- **Short problem**
Which lines in the entries below contain the string "vein"? Collect every such line and copy it out in full.

─── Records provided ───

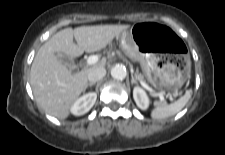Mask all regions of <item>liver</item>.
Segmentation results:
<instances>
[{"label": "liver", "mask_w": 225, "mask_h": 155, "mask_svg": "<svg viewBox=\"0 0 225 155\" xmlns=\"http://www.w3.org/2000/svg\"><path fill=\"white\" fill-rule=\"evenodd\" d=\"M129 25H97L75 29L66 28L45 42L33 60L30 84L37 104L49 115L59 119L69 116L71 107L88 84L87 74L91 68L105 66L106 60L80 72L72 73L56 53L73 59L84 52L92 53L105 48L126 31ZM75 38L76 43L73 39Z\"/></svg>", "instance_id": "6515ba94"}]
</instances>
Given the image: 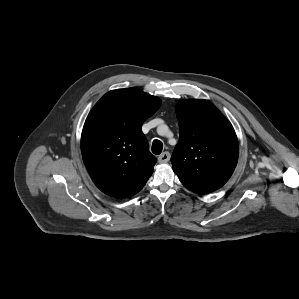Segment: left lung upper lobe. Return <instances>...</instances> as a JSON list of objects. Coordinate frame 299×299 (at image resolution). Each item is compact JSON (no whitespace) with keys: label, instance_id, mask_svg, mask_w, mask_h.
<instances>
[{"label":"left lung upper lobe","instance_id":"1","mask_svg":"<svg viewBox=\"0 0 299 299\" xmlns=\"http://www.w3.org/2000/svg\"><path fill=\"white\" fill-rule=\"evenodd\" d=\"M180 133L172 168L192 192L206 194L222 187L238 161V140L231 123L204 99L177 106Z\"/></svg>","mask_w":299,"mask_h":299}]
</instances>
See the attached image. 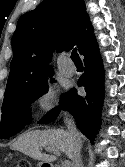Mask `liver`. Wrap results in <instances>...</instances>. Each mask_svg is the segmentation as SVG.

───
─── Records provided ───

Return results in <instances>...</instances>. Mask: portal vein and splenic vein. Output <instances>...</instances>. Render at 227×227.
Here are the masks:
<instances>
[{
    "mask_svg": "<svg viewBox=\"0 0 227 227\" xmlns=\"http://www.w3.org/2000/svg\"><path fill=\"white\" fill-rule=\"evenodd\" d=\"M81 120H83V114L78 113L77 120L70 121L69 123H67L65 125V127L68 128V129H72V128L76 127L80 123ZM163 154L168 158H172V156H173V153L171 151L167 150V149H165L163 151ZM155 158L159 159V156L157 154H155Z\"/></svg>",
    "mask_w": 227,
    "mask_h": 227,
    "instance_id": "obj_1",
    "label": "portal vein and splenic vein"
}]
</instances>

───
─── Records provided ───

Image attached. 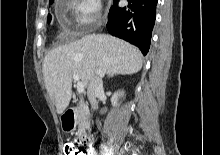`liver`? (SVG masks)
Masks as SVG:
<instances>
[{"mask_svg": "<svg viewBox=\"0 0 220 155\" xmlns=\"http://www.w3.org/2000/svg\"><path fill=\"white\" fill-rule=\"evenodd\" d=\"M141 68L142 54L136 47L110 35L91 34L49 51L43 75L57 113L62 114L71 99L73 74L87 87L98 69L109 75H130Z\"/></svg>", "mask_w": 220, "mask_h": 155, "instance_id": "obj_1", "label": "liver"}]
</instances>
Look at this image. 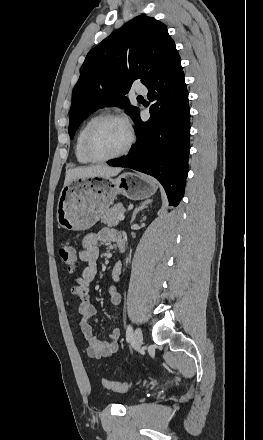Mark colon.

───

- **Expected answer**
Return results in <instances>...</instances>. Mask: portal vein and splenic vein. Output <instances>...</instances>. Render at 227×227.
    "label": "portal vein and splenic vein"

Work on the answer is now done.